Chapter 14 - A Maze of Poisoned Choices

Chapter 14 - A Maze of Poisoned Choices

Sep 09, 2025

Some hours later, Selida lay in Lydris's room, her pallet stretched across the floor at the foot of his bed. She could hear the deep, even breathing of a child in restful slumber. She timed her breaths to his so she would not have to listen to the cacophony of recriminations tumbling around inside her head.

First among these was that Ser Aegison had thronged the new passage to the treasure room with guards. Unless she found a way to turn herself invisible, there would be no easy way to return to the pearl. And if she did–her heart quailed at the implications. Tidemother, where are you?

Second was Lydris. He'd woken after his hot bath, just enough to shrink from Emmeline's tautly restrained relief and rage. He apologized for his deception about the practice yard "except I found this pearl, just like Lady Selida said. It was as big as my face and showed me visions of the ocean. There were creatures vast and tiny, and sea elves, and songs, mama, songs like a thousand harps pouring down like rain." When, unmoved, Emmeline listed all the ways he might have died, and let his people down thereby, he paled.
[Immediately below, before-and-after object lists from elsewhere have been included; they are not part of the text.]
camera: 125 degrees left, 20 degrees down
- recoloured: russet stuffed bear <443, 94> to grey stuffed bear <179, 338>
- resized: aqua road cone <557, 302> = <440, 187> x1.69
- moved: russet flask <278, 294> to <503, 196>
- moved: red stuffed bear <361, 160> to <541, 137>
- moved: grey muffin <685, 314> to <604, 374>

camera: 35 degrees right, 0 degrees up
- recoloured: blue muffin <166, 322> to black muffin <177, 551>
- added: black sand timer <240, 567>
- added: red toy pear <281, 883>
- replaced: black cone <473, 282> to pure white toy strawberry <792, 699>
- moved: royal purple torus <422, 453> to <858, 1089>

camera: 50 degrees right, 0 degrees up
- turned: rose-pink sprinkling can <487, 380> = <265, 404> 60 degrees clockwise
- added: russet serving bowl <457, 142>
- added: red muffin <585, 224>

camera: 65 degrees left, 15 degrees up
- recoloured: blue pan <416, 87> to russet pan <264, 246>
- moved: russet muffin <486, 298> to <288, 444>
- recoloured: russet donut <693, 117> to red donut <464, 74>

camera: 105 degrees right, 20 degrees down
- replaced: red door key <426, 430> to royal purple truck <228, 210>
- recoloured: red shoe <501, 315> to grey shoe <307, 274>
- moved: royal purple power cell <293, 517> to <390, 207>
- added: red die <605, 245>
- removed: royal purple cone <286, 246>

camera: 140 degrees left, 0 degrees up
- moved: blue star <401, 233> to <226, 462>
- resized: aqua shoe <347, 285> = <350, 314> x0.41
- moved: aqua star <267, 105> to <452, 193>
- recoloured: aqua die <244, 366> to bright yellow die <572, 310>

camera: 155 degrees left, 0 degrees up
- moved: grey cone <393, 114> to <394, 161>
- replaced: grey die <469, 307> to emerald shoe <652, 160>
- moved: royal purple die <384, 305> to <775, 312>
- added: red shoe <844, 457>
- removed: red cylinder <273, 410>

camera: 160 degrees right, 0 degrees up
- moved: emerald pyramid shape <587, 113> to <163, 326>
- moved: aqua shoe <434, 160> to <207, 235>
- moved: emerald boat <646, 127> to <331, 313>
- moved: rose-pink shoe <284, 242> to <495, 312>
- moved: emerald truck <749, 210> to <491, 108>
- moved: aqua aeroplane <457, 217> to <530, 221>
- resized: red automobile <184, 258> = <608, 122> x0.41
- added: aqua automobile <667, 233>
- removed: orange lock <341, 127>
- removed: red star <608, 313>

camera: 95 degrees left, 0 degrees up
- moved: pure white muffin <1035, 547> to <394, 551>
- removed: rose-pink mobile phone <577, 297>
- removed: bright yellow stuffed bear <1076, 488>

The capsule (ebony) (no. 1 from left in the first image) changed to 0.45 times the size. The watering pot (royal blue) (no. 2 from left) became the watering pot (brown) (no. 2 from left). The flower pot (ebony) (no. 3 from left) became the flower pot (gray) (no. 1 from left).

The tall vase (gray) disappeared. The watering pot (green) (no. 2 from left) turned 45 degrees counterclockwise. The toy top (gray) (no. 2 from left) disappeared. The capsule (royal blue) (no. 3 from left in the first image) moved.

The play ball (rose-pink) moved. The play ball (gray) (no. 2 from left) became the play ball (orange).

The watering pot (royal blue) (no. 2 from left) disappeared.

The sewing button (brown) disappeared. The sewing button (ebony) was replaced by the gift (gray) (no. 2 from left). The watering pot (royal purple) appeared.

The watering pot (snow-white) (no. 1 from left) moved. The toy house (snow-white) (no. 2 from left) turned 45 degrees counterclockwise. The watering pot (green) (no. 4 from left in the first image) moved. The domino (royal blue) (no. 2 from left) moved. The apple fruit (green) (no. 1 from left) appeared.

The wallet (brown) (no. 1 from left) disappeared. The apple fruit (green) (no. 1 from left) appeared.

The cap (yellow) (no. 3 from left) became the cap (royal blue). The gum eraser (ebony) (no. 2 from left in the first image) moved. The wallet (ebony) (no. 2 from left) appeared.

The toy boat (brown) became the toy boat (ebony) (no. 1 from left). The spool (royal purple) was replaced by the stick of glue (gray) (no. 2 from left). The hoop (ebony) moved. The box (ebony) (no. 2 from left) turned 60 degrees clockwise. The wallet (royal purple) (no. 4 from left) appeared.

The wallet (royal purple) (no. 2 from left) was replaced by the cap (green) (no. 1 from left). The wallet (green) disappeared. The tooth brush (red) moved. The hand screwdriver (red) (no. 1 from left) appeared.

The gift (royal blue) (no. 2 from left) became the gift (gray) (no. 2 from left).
Then he apologized and apologized until he fell asleep over his dinner of porridge and honey. This left Emmeline with nothing to do but sigh intermittently and rest her portentous gaze on Selida.

Beyond the bed drapes, Selida could see Emmeline, again robed in black and ensconced in furs. She sat on the padded bench beside her son's headboard. She was sewing, needle disappearing into and out of the fabric with a fervor meant to hold back all of what could have been.

Finally, after all parties had assembled and the boy was out of immediate danger, they had had a tremendous row over Lydris's copper tub.

"And you told me nothing of this?" Ser Aegison's fists and mustaches both trembled, though he exerted obvious effort to keep his voice muted. He glanced down at Lydris. "I could have gone to fetch him."

"Your place was on the wall," Emmeline had said, her usual warmth scraped thin. "Ser Kahldar and Lady Selida found him, and all is now well."

Ser Aegison rounded on Selida. "You saw the route to the treasure?"

Selida, still wet and stiff with salt, said, "I believe the original route is irrelevant now."

"Had she not been with me, Lord Lydris might have slipped into illness, or worse," Ser Kahldar said. He too was still wet, but at least had retrieved his tunic and breastplate from the cave deep under the larders.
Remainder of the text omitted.